NACIONES UNIDAS, 31 ene (NNN-UNIS) — La situación humanitaria en Colombia se está deteriorando de forma alarmante en varias regiones del país debido a la intensificación de los enfrentamientos entre grupos armados no estatales, según informa la Oficina de Coordinación de Asuntos Humanitarios de la ONU (OCHA).

Los civiles en los departamentos de Cauca, Nariño, Guaviare, Arauca, Chocó y Norte de Santander son cada vez más víctimas de homicidios, secuestros y restricciones severas a su libertad de movimiento, atrapados en medio del conflicto.
El recrudecimiento de la violencia es particularmente grave en la región del Catatumbo, cerca de la frontera con Venezuela. Solo en la primera quincena de enero, los enfrentamientos entre facciones armadas se cobraron la vida de más de 60 civiles.
Además, miles de personas se han visto forzadas a desplazarse o permanecer confinadas en sus hogares, lo que les impide acceder a servicios básicos y a la asistencia humanitaria.
“Nuestros colegas humanitarios están profundamente preocupados por los ataques repetidos contra los servicios médicos en Cauca, Valle del Cauca y Norte de Santander, que han dejado a comunidades enteras sin atención esencial”, señaló un portavoz de OCHA.
Paralelamente a la violencia, las emergencias relacionadas con el clima están incrementando las necesidades humanitarias.
Las fuertes lluvias han provocado deslizamientos de tierra e inundaciones en varios departamentos. Un ejemplo dramático es el de la zona rural de Buenaventura, en la región del Pacífico, donde las inundaciones han dejado a más de 15.000 miembros de pueblos indígenas en necesidad urgente de refugio, agua potable, atención sanitaria y alimentos.

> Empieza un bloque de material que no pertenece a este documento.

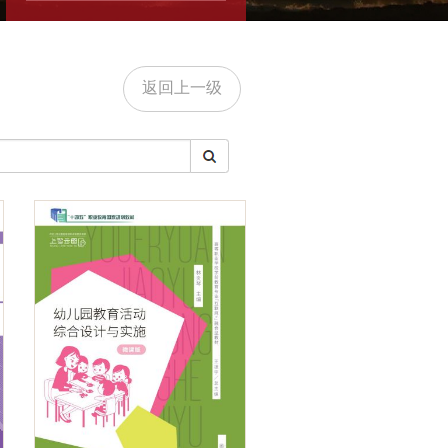
返回上一级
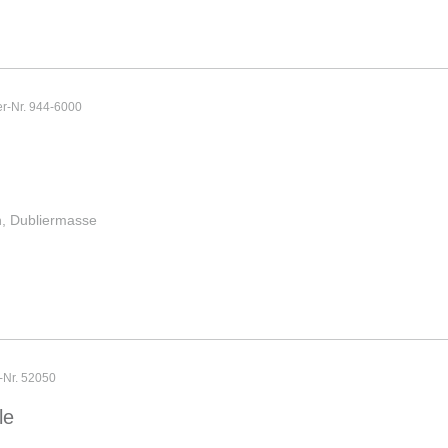
er-Nr. 944-6000
n, Dubliermasse
r-Nr. 52050
le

La ONU y sus socios humanitarios continúan trabajando con las autoridades para apoyar la respuesta, mejorar el acceso a la ayuda y fortalecer la preparación. Sin embargo, los recursos disponibles son insuficientes para la magnitud de la crisis.
El Plan de Respuesta Humanitaria 2025 para Colombia, a pesar de priorizar las necesidades más graves, recibió apenas una cuarta parte de los 342 millones de dólares requeridos.
Para 2026, la comunidad humanitaria solicita 384 millones de dólares con el objetivo de asistir a 2,6 millones de personas, una fracción de los 6,9 millones de colombianos que actualmente necesitan ayuda. La brecha de financiación amenaza con dejar a millones sin el apoyo vital que requieren para sobrevivir en medio de un cóctel explosivo de violencia y desastres naturales.